Nina didn’t disagree. By the time the tray had been emptied and orders for more food placed, she felt a little better. At least until she glanced at the viddy screen set into the tabletop. She’d been ignoring it until now, the sound muted, but at the sight of Ewan’s face she let out a small gasp and turned up the volume.
“ . . . calling for a complete exoneration of Jordie Dev and his involvement with the League of Humanity.” Ewan paused and continued, but Nina’s shock made it too hard to hear him.
She didn’t have to. The ticker line scrolling along the bottom of the screen made it clear what he was talking about. She swallowed a rush of bile.
Aggie reached over and stabbed off the volume controls again, then covered up the screen with the empty appetizer platter. “Don’t.”
“How could he?” Nina shook her head, too stunned to say more.
“If he is doing what that screen says, then I’m sure Mr. Donahue has a very good reason.”

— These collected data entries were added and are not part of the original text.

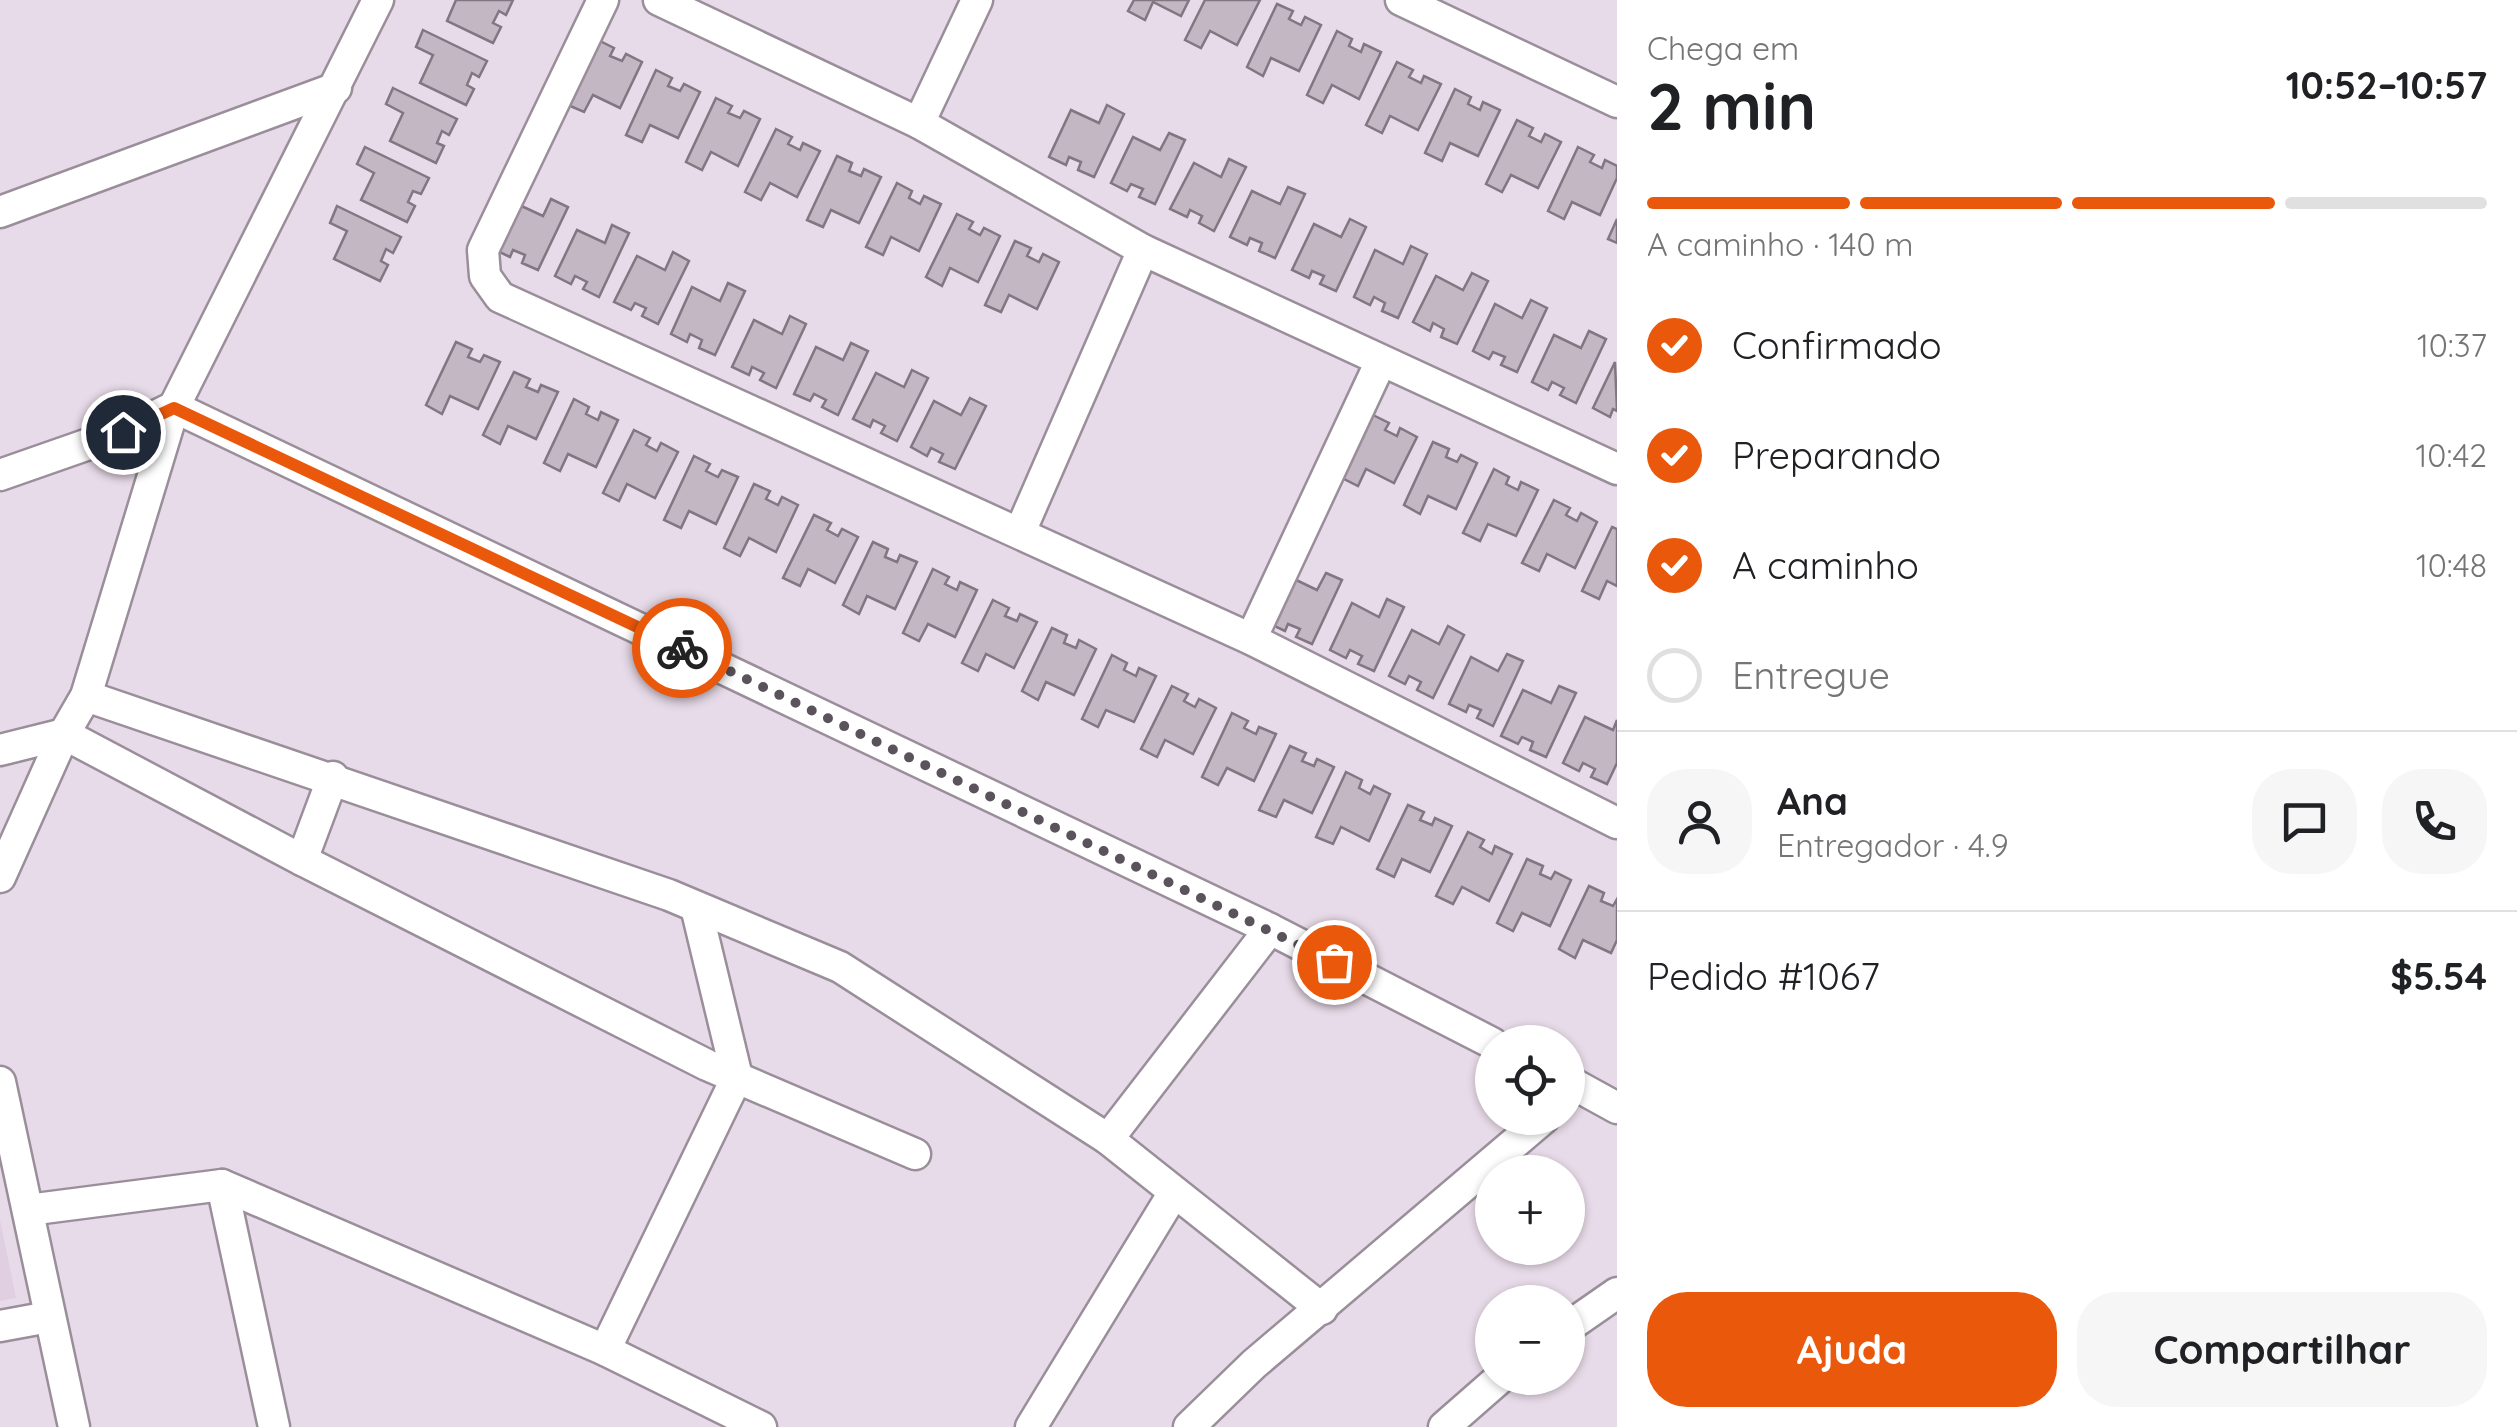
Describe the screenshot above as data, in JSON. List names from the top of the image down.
{
  "page": {
    "heading": ["2 min", "Chega em", "10:52–10:57"],
    "panel": [
      "Ana",
      "Entregador · 4.9",
      "Pedido #1067",
      "$5.54"
    ],
    "bar": "A caminho · 140 m",
    "list": [
      ["Confirmado", "10:37"],
      ["Preparando", "10:42"],
      ["A caminho", "10:48"],
      "Entregue"
    ],
    "map_buttons": ["+", "−"],
    "buttons": ["Ajuda", "Compartilhar"]
  }
}
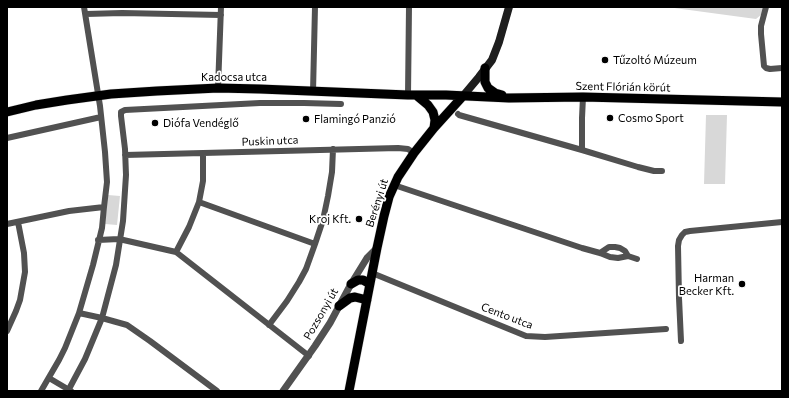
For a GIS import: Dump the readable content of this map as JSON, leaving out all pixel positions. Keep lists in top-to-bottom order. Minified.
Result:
{"streets":{"main road":["Kadocsa utca","Szent Flórián körút","Berényi út"],"street":["Puskin utca","Pozsonyi út","Cento utca"]},"crossings":[["Kadocsa utca","Szent Flórián körút"],["Kadocsa utca","Berényi út"],["Szent Flórián körút","Berényi út"],["Puskin utca","Berényi út"],["Berényi út","Pozsonyi út"],["Berényi út","Cento utca"]],"places":["Tűzoltó Múzeum","Cosmo Sport","Flamingó Panzió","Diófa Vendéglő","Kroj Kft.","Harman Becker Kft."]}
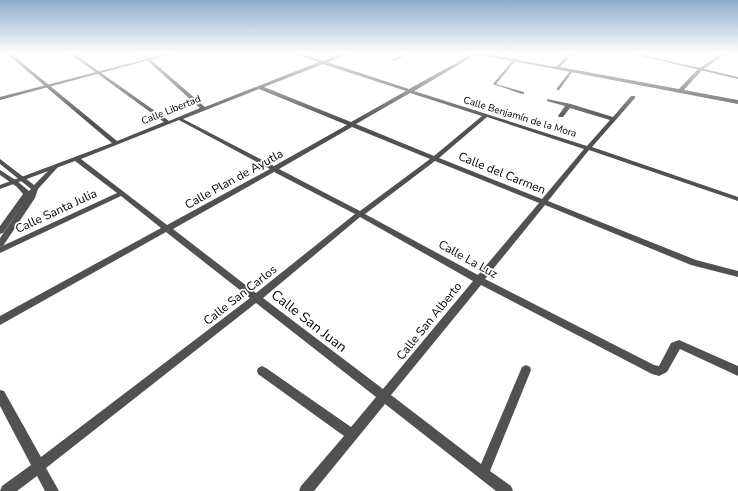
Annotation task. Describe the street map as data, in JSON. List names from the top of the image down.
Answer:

Nina drew in a long, deep breath. “He’s excusing Jordie Dev. More than that, he’s calling for him to be released and exonerated? Aggie. How can there be any good reason for that? I don’t remember everything, thank the universe, but I remember enough to know that Jordie did some very messed up things.”
“I don’t know why Mr. Donahue would be saying those things, Nina, but I do know him as a person. If he’s going public to encourage forgiveness for that Dev boy, he must be very certain that he’s making the right choice. That’s all I’m saying.” Aggie paused and gave Nina a sad look. “Have you spoken to him at all since you left the island?”